Sartre quiso que su obra tuviese la coherencia de un sistema, hizo vivir a sus personajes de ficción los dilemas filosóficos que animaban su reflexión teórica. Pasó una gran parte de su vida renegando de su maestría literaria pero en Las palabras (1963) ésa es deslumbrante. Como escritor es excelente, aunque Cioran le reprochase "la falta de emoción lógica a tanta inteligencia". Que se pelease, en 1952 y en un acto de mala fe jesuítica, con Albert Camus no prueba nada a favor del uno o del otro excepto que quizá Camus podía ser más honesto consigo mismo. Bizco, feo y seductor, drogado, alcohólico y pontificante, Sartre fue imprescindible para un mundo que aún quería mirarse al espejo. Él, como el personaje de Las manos sucias (1948), asumió esa enorme responsabilidad. De ahí que no se espantase ante tanta fealdad, de ahí también que jugase con ella para llevarse a la cama a mujeres muy atractivas.

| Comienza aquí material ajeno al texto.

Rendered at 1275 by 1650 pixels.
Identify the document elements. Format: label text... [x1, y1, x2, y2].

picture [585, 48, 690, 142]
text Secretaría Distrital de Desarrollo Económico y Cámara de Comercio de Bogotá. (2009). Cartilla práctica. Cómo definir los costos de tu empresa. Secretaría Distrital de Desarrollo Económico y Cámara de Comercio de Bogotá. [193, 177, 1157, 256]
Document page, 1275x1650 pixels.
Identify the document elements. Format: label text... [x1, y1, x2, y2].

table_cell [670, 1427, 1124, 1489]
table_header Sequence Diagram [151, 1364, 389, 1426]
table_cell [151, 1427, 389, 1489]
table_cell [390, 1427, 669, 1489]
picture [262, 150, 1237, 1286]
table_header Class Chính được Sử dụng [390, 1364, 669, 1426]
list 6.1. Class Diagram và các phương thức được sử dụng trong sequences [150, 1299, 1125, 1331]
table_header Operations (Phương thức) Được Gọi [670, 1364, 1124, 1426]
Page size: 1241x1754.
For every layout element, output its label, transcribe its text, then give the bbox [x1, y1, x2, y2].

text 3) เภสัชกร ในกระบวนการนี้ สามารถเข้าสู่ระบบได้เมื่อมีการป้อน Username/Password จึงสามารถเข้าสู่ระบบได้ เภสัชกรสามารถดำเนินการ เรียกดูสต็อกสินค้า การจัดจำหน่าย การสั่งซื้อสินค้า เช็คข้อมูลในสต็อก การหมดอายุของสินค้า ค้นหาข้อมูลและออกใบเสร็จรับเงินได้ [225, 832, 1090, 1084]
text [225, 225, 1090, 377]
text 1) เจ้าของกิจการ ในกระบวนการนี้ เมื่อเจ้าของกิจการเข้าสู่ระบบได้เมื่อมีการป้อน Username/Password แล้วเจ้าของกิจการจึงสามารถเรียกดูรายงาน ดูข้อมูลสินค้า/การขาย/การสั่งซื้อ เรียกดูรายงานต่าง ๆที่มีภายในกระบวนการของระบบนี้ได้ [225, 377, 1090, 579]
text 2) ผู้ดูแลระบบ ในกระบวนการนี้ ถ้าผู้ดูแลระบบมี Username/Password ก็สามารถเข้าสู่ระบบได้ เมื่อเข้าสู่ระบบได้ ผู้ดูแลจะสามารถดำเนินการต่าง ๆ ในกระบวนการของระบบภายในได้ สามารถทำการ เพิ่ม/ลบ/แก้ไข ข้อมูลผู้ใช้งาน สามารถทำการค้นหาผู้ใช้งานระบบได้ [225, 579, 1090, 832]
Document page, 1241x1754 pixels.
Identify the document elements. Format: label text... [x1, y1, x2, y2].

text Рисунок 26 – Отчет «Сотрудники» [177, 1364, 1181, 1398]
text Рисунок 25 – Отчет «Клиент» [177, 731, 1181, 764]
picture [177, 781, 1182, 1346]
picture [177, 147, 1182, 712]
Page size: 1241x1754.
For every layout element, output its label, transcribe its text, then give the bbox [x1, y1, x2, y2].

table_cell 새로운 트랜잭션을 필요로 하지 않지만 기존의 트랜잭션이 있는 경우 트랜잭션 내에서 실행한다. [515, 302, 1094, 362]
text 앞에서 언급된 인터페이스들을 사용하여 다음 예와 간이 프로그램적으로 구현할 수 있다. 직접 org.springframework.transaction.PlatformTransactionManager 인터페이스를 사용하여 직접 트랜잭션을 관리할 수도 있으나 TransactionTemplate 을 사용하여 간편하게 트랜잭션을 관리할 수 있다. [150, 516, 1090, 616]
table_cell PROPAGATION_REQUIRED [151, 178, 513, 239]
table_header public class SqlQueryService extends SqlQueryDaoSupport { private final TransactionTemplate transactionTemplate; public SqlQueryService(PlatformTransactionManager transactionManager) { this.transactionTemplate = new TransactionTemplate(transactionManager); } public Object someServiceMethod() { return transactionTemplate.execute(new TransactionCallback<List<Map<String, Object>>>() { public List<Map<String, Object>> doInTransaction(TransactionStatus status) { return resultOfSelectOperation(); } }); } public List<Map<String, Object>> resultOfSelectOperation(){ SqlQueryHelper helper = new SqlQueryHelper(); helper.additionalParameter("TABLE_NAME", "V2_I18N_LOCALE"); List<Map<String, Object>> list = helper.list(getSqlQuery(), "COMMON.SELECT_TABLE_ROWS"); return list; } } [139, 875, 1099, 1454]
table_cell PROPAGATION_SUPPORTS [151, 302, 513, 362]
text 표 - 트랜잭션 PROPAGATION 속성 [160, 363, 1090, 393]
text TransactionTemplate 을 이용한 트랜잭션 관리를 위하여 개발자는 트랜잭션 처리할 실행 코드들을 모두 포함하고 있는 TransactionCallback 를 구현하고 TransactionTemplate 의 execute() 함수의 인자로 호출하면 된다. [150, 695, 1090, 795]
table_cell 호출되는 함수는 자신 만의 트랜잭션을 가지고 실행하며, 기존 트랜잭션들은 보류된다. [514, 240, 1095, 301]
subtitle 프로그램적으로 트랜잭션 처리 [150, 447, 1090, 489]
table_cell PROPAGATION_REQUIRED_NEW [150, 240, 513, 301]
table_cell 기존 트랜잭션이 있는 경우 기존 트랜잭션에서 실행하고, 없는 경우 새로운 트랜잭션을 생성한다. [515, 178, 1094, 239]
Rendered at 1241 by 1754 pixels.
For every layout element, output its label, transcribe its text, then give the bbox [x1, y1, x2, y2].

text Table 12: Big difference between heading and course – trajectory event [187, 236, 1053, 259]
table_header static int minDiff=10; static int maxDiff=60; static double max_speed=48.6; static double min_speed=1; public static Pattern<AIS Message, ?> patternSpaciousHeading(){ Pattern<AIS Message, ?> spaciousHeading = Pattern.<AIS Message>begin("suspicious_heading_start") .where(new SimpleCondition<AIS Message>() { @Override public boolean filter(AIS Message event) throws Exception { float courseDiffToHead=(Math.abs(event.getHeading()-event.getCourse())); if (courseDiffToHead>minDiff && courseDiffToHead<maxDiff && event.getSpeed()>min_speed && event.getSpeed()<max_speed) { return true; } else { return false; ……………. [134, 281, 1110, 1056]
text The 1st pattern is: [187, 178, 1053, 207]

Algunos textos olvidados o jamás publicados de Sartre han resucitado a socaire del centenario. Se trata, por ejemplo, de La Transcendence de l'ego (1934), reagrupada junto con otros textos de inspiración fenome-nológica por Vincent de Coorebyter en un volumen para la editorial Vrin. En La Pléiade de Gallimard es posible encontrar ahora el Teatro completo del filósofo anotado por Michel Contat; el catálogo de la exposición de la BNF , no sólo contiene textos de gente muy estimable sino también un par de inéditos del propio Sartre, así como una excelente y bien trabajada información gráfica. La biógrafa Annie Cohen-Solal, para Gallimard, ha escrito un texto de divulgación claro y bien documentado; Contat ha hecho lo mismo pero en una versión más lujosa para Textuel y bajo el título Sartre, l'invention de la liberté. Algunos autores explotan la correspondencia entre Sartre y Lacan -¿por qué es el único personaje borroso de la mítica foto de Brassai sobre Le decir atrapé para la queue?-, otros, el hecho de que naciera el mismo año que Raymond Aron, unos terceros explotan sus últimos años izquierdistas para llevarlos al agua del sionismo -La cérémonie de la naissance, de Benny Levy en Verdier-, mientras que la revista Descartes propone un combate lógico entre dos gigantes: Sartre contre Sartre. Bernard Lefort cree interpretar al pie de la letra el derecho eterno del hombre a rebelarse en Sartre, réveille-toi, ils sont devenus mous en un ensayo de fácil acceso y aún más fácil olvido escrito para Ramsay.

En líneas generales puede decirse que Francia intenta resucitar a Sartre pero no sabe muy bien qué hacer con él. La anécdota misma de que en el cartel de la exposición de la BNF se haya impuesto la necesidad de borrar de la foto el cigarrillo que el filósofo tenía entre los dedos es materia para la reflexión. Comunista, fumador, bebedor, adicto al Corydane, Sartre es irrepetible. Nadie se atreve a hacérselo suyo, ningún partido ni bando le quiere porque el tipo y su obra son mucho más ricos que nuestro actual pensamiento débil y consensual, y el uno y la otra están atravesados por más contradicciones de las que ningún heredero es capaz de asumir.